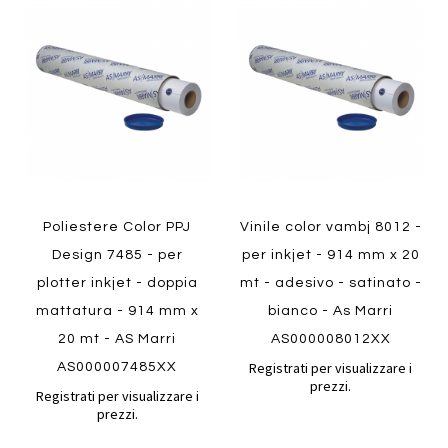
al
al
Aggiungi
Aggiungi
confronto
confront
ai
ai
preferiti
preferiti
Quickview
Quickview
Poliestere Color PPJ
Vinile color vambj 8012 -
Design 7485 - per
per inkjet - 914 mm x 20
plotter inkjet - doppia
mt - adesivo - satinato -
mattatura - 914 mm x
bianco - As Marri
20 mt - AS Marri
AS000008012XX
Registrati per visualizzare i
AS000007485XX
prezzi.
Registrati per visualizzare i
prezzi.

====

__Problem statement__: In the entries, find the line containing "per inkjet - 914 mm x 20" and output it and all remaining lines exactly.

__Answer section__:
per inkjet - 914 mm x 20
plotter inkjet - doppia
mt - adesivo - satinato -
mattatura - 914 mm x
bianco - As Marri
20 mt - AS Marri
AS000008012XX
Registrati per visualizzare i
AS000007485XX
prezzi.
Registrati per visualizzare i
prezzi.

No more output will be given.